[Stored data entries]

>>>

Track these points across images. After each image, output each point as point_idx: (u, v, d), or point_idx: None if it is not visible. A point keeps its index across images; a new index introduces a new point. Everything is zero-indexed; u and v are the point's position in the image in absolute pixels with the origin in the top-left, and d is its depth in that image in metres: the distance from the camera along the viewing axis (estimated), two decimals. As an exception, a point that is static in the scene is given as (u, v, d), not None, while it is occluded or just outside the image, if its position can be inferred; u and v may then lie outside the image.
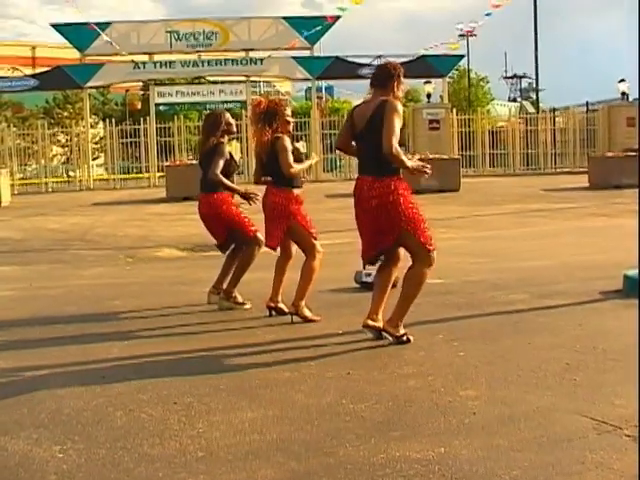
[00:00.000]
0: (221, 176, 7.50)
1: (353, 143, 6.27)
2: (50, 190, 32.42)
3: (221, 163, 7.52)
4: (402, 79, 6.10)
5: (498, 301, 7.54)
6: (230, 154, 7.80)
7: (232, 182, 7.76)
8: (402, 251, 6.11)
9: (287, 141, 6.98)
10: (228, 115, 7.96)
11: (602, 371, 5.08)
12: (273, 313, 7.09)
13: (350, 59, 34.03)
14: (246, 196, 7.69)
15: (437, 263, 6.01)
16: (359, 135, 6.04)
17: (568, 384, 4.79)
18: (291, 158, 6.91)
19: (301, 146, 7.37)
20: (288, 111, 7.19)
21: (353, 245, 11.66)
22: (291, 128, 7.23)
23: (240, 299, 7.63)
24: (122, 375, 5.30)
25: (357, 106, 6.28)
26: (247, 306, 7.57)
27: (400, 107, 5.89)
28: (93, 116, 46.62)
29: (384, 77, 6.07)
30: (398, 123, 5.76)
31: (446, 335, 6.17)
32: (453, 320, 6.77)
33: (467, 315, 6.95)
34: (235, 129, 8.09)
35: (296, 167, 6.96)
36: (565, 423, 4.11)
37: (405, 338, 5.92)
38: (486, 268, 9.82)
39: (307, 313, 6.85)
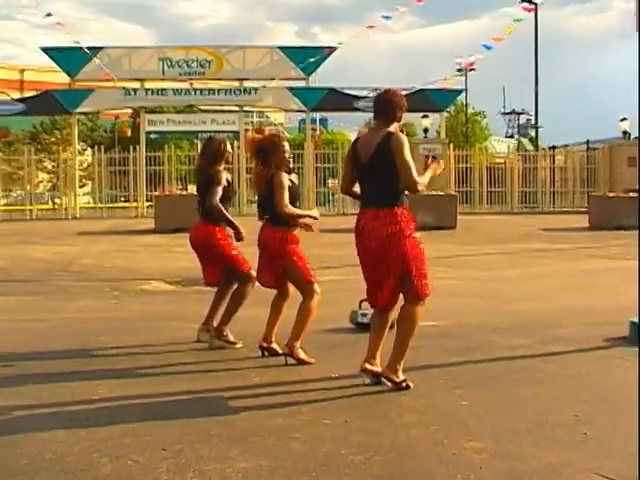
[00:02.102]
0: (221, 207, 7.47)
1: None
2: (35, 217, 32.23)
3: (220, 191, 7.49)
4: (405, 107, 6.04)
5: (499, 346, 7.44)
6: (227, 180, 7.73)
7: (227, 209, 7.69)
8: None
9: (284, 178, 6.87)
10: (228, 143, 7.93)
11: (613, 425, 4.97)
12: (266, 354, 6.97)
13: (346, 91, 34.08)
14: (238, 236, 7.62)
15: (432, 304, 5.94)
16: (364, 167, 5.94)
17: (578, 438, 4.68)
18: (287, 198, 6.81)
19: (294, 179, 7.31)
20: (286, 146, 7.10)
21: (348, 283, 11.64)
22: (290, 163, 7.14)
23: (232, 338, 7.52)
24: (108, 418, 5.15)
25: (358, 138, 6.24)
26: (239, 345, 7.46)
27: (406, 140, 5.83)
28: (81, 143, 46.51)
29: (387, 106, 6.00)
30: (409, 155, 5.75)
31: (447, 381, 6.06)
32: (453, 365, 6.67)
33: (467, 360, 6.84)
34: (230, 158, 8.05)
35: (291, 209, 6.84)
36: (577, 481, 4.00)
37: (405, 384, 5.81)
38: (484, 310, 9.73)
39: (302, 355, 6.72)
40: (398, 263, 5.76)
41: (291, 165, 7.19)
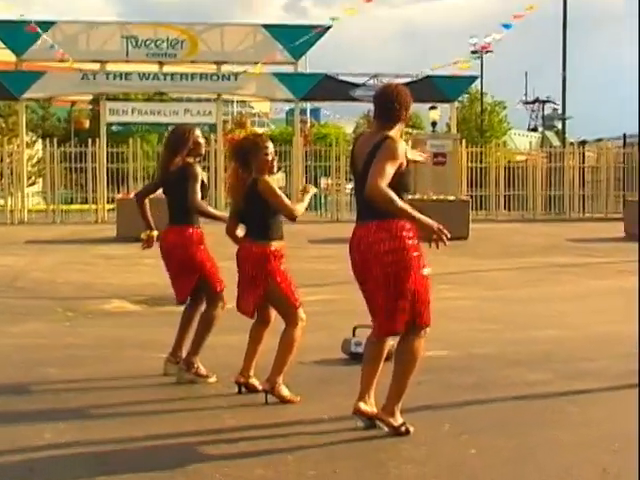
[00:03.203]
0: (204, 204, 7.49)
1: None
2: (-26, 222, 32.17)
3: (198, 188, 7.54)
4: (410, 104, 6.05)
5: (515, 382, 7.47)
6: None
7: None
8: None
9: (273, 182, 6.92)
10: (198, 132, 7.92)
11: (648, 480, 4.98)
12: (243, 390, 7.00)
13: (341, 77, 34.12)
14: None
15: (439, 330, 5.96)
16: (359, 174, 5.95)
17: (605, 496, 4.69)
18: (288, 201, 6.87)
19: (281, 178, 7.31)
20: (270, 147, 7.11)
21: (340, 303, 11.66)
22: (274, 168, 7.15)
23: (203, 370, 7.53)
24: (54, 469, 5.16)
25: (359, 136, 6.24)
26: (212, 380, 7.48)
27: (400, 148, 5.78)
28: (30, 133, 46.47)
29: (388, 104, 6.00)
30: (391, 164, 5.66)
31: (453, 426, 6.08)
32: (460, 406, 6.70)
33: (478, 400, 6.87)
34: (203, 151, 8.04)
35: (300, 208, 6.93)
36: None
37: (404, 429, 5.83)
38: (499, 337, 9.75)
39: (285, 392, 6.74)
40: (405, 282, 5.77)
41: (275, 169, 7.21)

<<<

- **THE PROBLEM**:
Restate word for word the lines running from the one with "12: (273, 313, 7.09)" to the end of the entries; pictures are to be left out.

- **RESULT BELOW**:
12: (273, 313, 7.09)
13: (350, 59, 34.03)
14: (246, 196, 7.69)
15: (437, 263, 6.01)
16: (359, 135, 6.04)
17: (568, 384, 4.79)
18: (291, 158, 6.91)
19: (301, 146, 7.37)
20: (288, 111, 7.19)
21: (353, 245, 11.66)
22: (291, 128, 7.23)
23: (240, 299, 7.63)
24: (122, 375, 5.30)
25: (357, 106, 6.28)
26: (247, 306, 7.57)
27: (400, 107, 5.89)
28: (93, 116, 46.62)
29: (384, 77, 6.07)
30: (398, 123, 5.76)
31: (446, 335, 6.17)
32: (453, 320, 6.77)
33: (467, 315, 6.95)
34: (235, 129, 8.09)
35: (296, 167, 6.96)
36: (565, 423, 4.11)
37: (405, 338, 5.92)
38: (486, 268, 9.82)
39: (307, 313, 6.85)
[00:02.102]
0: (221, 207, 7.47)
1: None
2: (35, 217, 32.23)
3: (220, 191, 7.49)
4: (405, 107, 6.04)
5: (499, 346, 7.44)
6: (227, 180, 7.73)
7: (227, 209, 7.69)
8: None
9: (284, 178, 6.87)
10: (228, 143, 7.93)
11: (613, 425, 4.97)
12: (266, 354, 6.97)
13: (346, 91, 34.08)
14: (238, 236, 7.62)
15: (432, 304, 5.94)
16: (364, 167, 5.94)
17: (578, 438, 4.68)
18: (287, 198, 6.81)
19: (294, 179, 7.31)
20: (286, 146, 7.10)
21: (348, 283, 11.64)
22: (290, 163, 7.14)
23: (232, 338, 7.52)
24: (108, 418, 5.15)
25: (358, 138, 6.24)
26: (239, 345, 7.46)
27: (406, 140, 5.83)
28: (81, 143, 46.51)
29: (387, 106, 6.00)
30: (409, 155, 5.75)
31: (447, 381, 6.06)
32: (453, 365, 6.67)
33: (467, 360, 6.84)
34: (230, 158, 8.05)
35: (291, 209, 6.84)
36: (577, 481, 4.00)
37: (405, 384, 5.81)
38: (484, 310, 9.73)
39: (302, 355, 6.72)
40: (398, 263, 5.76)
41: (291, 165, 7.19)
[00:03.203]
0: (204, 204, 7.49)
1: None
2: (-26, 222, 32.17)
3: (198, 188, 7.54)
4: (410, 104, 6.05)
5: (515, 382, 7.47)
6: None
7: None
8: None
9: (273, 182, 6.92)
10: (198, 132, 7.92)
11: (648, 480, 4.98)
12: (243, 390, 7.00)
13: (341, 77, 34.12)
14: None
15: (439, 330, 5.96)
16: (359, 174, 5.95)
17: (605, 496, 4.69)
18: (288, 201, 6.87)
19: (281, 178, 7.31)
20: (270, 147, 7.11)
21: (340, 303, 11.66)
22: (274, 168, 7.15)
23: (203, 370, 7.53)
24: (54, 469, 5.16)
25: (359, 136, 6.24)
26: (212, 380, 7.48)
27: (400, 148, 5.78)
28: (30, 133, 46.47)
29: (388, 104, 6.00)
30: (391, 164, 5.66)
31: (453, 426, 6.08)
32: (460, 406, 6.70)
33: (478, 400, 6.87)
34: (203, 151, 8.04)
35: (300, 208, 6.93)
36: None
37: (404, 429, 5.83)
38: (499, 337, 9.75)
39: (285, 392, 6.74)
40: (405, 282, 5.77)
41: (275, 169, 7.21)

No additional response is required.